Here is the scale of the problem. Britain already has enough wind turbines and solar panels theoretically to meet the country’s average power demand of just under 37 gigawatts – at least on a windy and sunny day. But on calm winter evenings the output from wind and solar can fall away to less than one gigawatt. Moreover, that is often when electricity demand is highest, because calm winter evenings tend to be cold, too.

At present, we balance intermittent wind and solar with gas power, but both main parties want to remove all unabated fossil fuels from the national grid – by 2035 in the Conservatives case and by 2030 for Labour. What happens then when wind and solar farms are able to meet only a fraction of demand? We could possibly store large quantities of energy – albeit at enormous cost – use gas power stations fitted with carbon capture and storage. Or we could import electricity – as we already are doing. All solutions threaten to drive up electricity prices to eyewatering marginal levels. This already happens in the wholesale market, but consumers are protected from it because consumer tariffs don’t change.
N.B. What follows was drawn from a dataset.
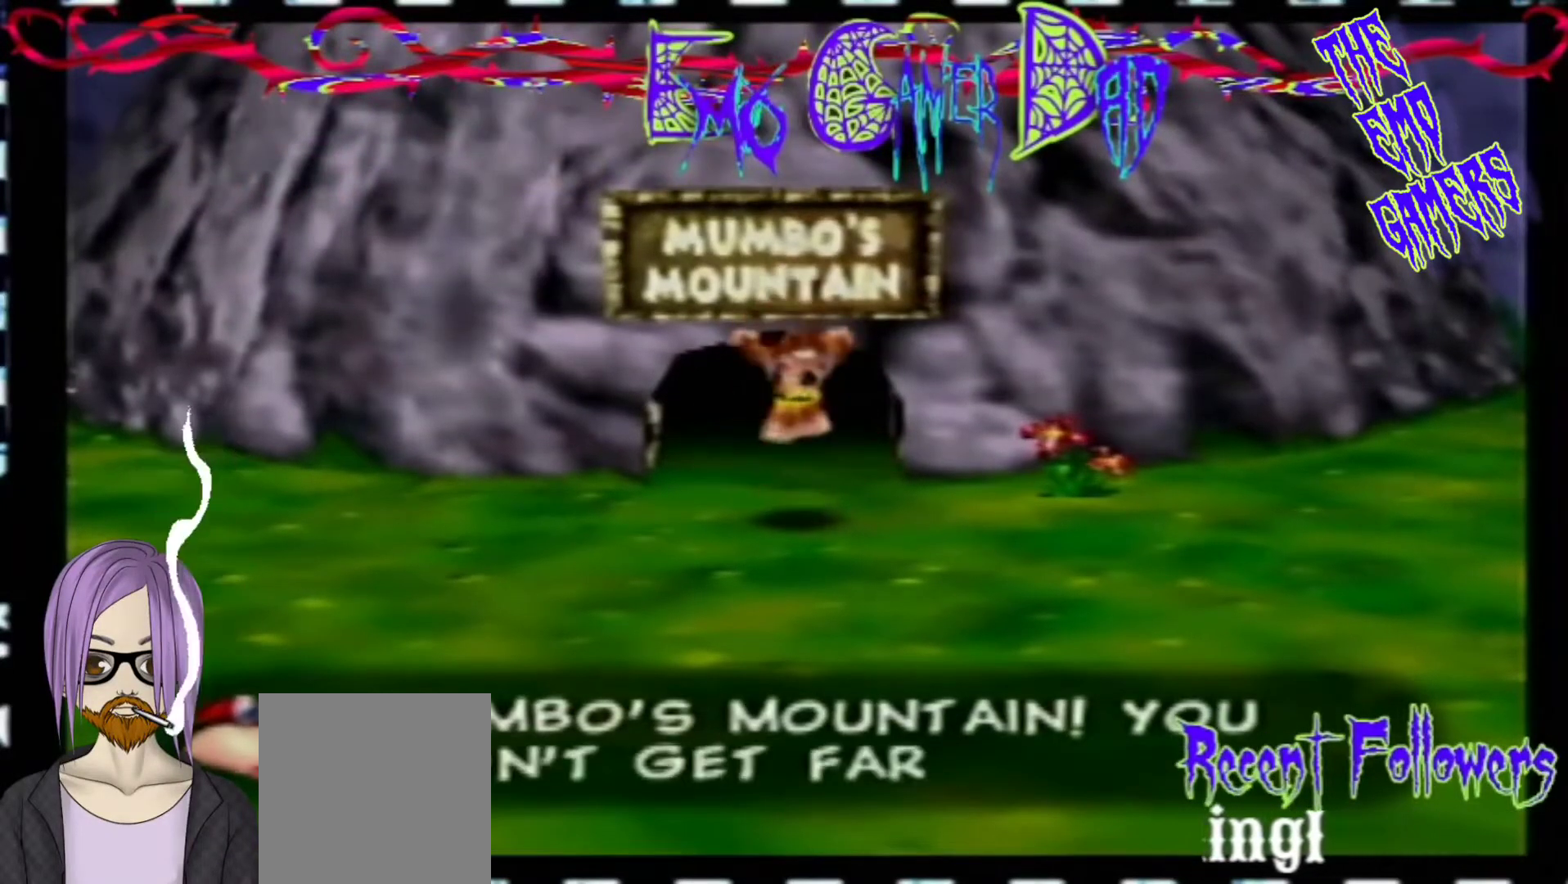
{"buttons": [], "left_stick": "left", "events": [[67, "left_stick", "up-right"], [233, "left_stick", "up"], [367, "left_stick", "left"]]}
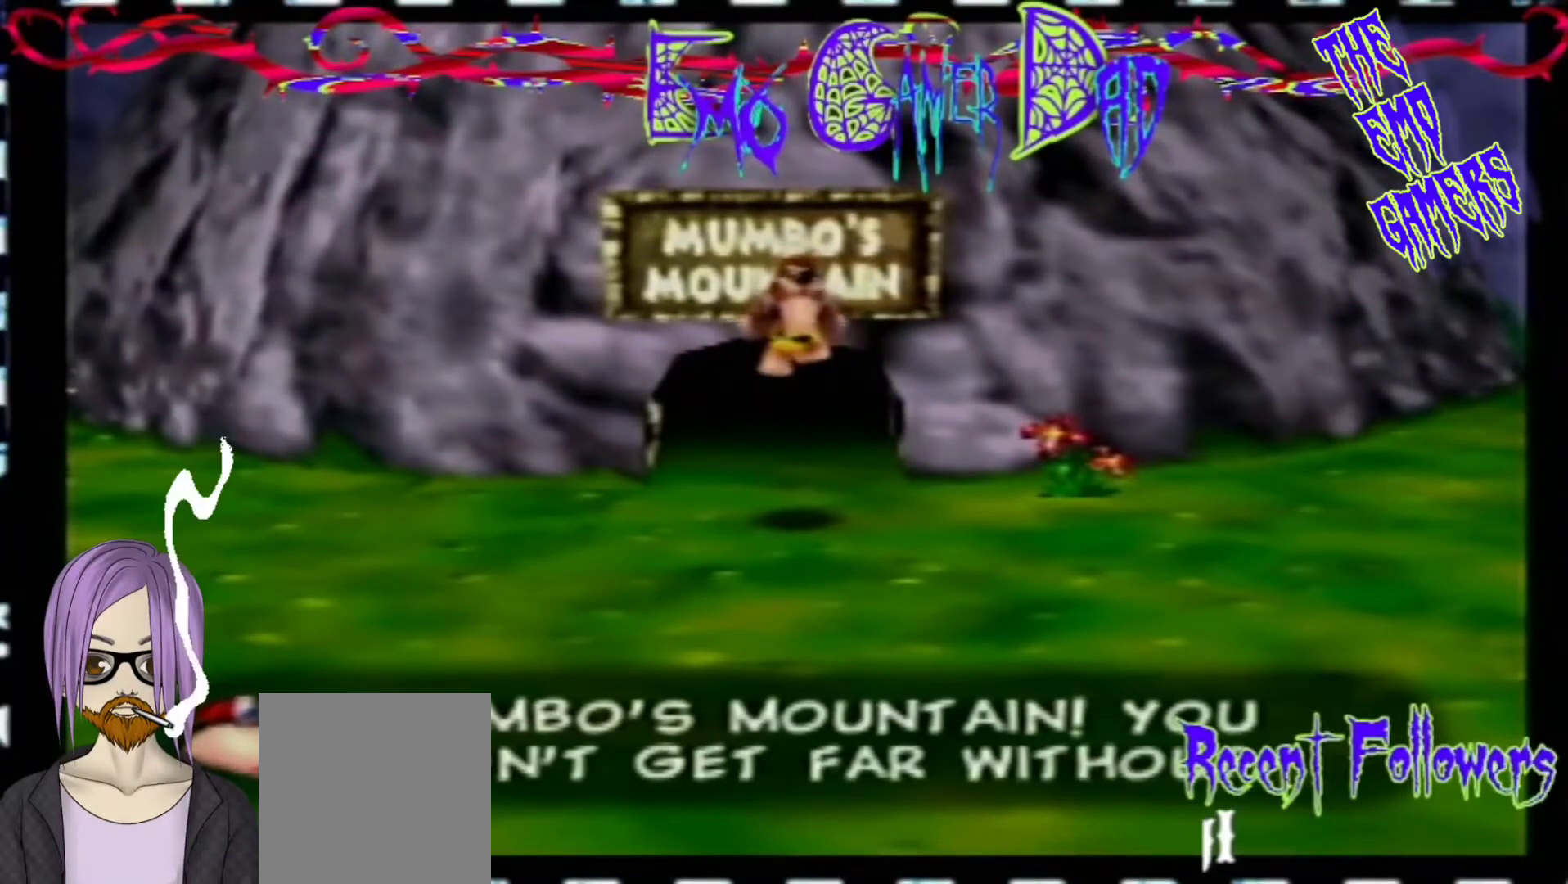
{"buttons": [], "left_stick": "center", "events": [[33, "left_stick", "down-left"], [200, "left_stick", "center"]]}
In July 2022 the wholesale price of electricity briefly reached £9,724 per megawatt-hour – over a hundred times its average level. And that was when we have gas power available to back up the wind and solar farms. God knows what level wholesale prices will reach when gas is gone, and what pain it is going to inflict on households once those spikes in wholesale prices start to be passed onto the retail market. At least with Ryanair surge pricing we can look up the price in advance and decide whether or not we want to pay it. If electricity prices swing wildly by the half hour it will be extremely difficult to guard against a surge in prices. Many washing machine cycles, for example, last over two hours, and would end up being spread over several different charging periods. Moreover, we might book a budget airline flight once or twice a year – whereas we use electricity constantly.

When the implications of decarbonising the national grid, and the surge pricing which will be used to achieve it, become clear, electricity consumers are not going to like it.